Table 5. Meta-classifier performance; Top-1 accuracy

Comparing the results, one can see that: (a) the best individual classifier performed better than the best meta-classifier on CUB, AWA2, and aPY (2.91%, 0.88%, and 3.59% better); (b) the best meta-classifier performed better than the best individual classifier on AWA1 and SUN datasets (0.08% and 0.08% better).

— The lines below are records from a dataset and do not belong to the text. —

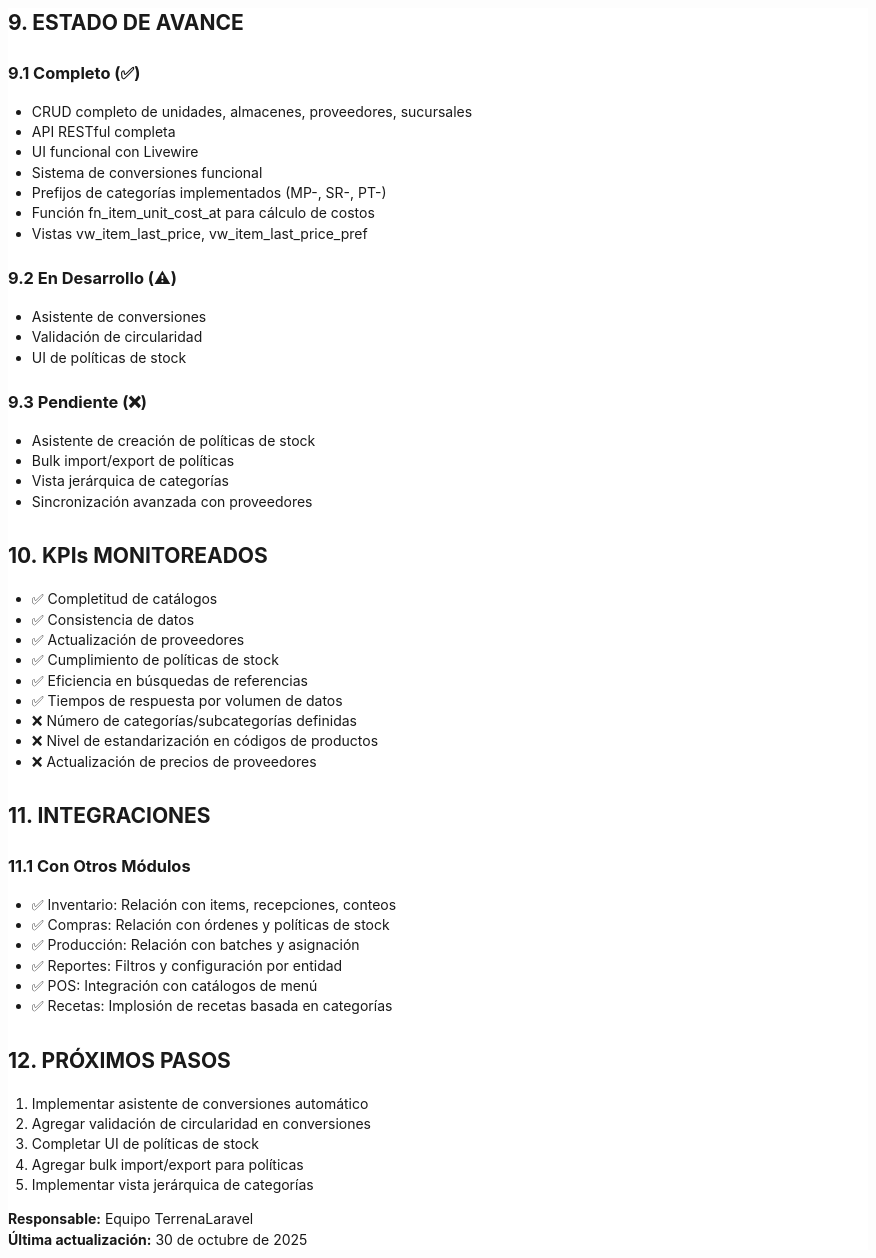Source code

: ## 9. ESTADO DE AVANCE

### 9.1 Completo (✅)
- CRUD completo de unidades, almacenes, proveedores, sucursales
- API RESTful completa
- UI funcional con Livewire
- Sistema de conversiones funcional
- Prefijos de categorías implementados (MP-, SR-, PT-)
- Función fn_item_unit_cost_at para cálculo de costos
- Vistas vw_item_last_price, vw_item_last_price_pref

### 9.2 En Desarrollo (⚠️)
- Asistente de conversiones
- Validación de circularidad
- UI de políticas de stock

### 9.3 Pendiente (❌)
- Asistente de creación de políticas de stock
- Bulk import/export de políticas
- Vista jerárquica de categorías
- Sincronización avanzada con proveedores

## 10. KPIs MONITOREADOS

- ✅ Completitud de catálogos
- ✅ Consistencia de datos
- ✅ Actualización de proveedores
- ✅ Cumplimiento de políticas de stock
- ✅ Eficiencia en búsquedas de referencias
- ✅ Tiempos de respuesta por volumen de datos
- ❌ Número de categorías/subcategorías definidas
- ❌ Nivel de estandarización en códigos de productos
- ❌ Actualización de precios de proveedores

## 11. INTEGRACIONES

### 11.1 Con Otros Módulos
- ✅ Inventario: Relación con items, recepciones, conteos
- ✅ Compras: Relación con órdenes y políticas de stock
- ✅ Producción: Relación con batches y asignación
- ✅ Reportes: Filtros y configuración por entidad
- ✅ POS: Integración con catálogos de menú
- ✅ Recetas: Implosión de recetas basada en categorías

## 12. PRÓXIMOS PASOS

1. Implementar asistente de conversiones automático
2. Agregar validación de circularidad en conversiones
3. Completar UI de políticas de stock
4. Agregar bulk import/export para políticas
5. Implementar vista jerárquica de categorías

**Responsable:** Equipo TerrenaLaravel  
**Última actualización:** 30 de octubre de 2025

Table 6. Meta-classifier and individual classifier combined performance

Finally, the “scoring method” was applied jointly to the meta-classifiers and the individual classifiers, for the Top-1 and the F1 score accuracy measures. Obviously, since 11 classifiers were compared, the top score was 11 points. Table 6 displays the results. It can be noticed that (1) meta-classifiers performed better than the individual classifiers (averaging 77.83 vs. 74.6 points). (2) Combining results from the individual classifiers using a simple majority voting algorithm brought best results. At the same time, (3) use of basic versions of more advanced meta-classifiers is not leading to immediate performance gains.

5 Concluding Remarks

In this contribution, performance of five zero-shot learning models has been studied, when applied to popular benchmarking datasets. Moreover, the “nature of difficulty” of these datasets has been explored. Finally, six standard meta-classifiers have been experimented with. The main findings were: (1) there is no single best classifier, and results depend on the dataset and the performance measure; (2) the aPY dataset is the most difficult for zero-shot learning; (3) standard meta-classifiers may bring some benefits; (4) the simplest methods obtained best results (i.e., the individual classifier ESZSL and the meta-classifier MV). The obtained prediction accuracy (less than 70%) suggests that a lot of research is needed for both the individual classifiers and, possibly, the meta-classifiers. Moreover, datasets similar to the aPY, which are particularly difficult achieve good performance, should be used. Finally, some attention should be devoted to the role that individual attributes play in class (instance) recognition.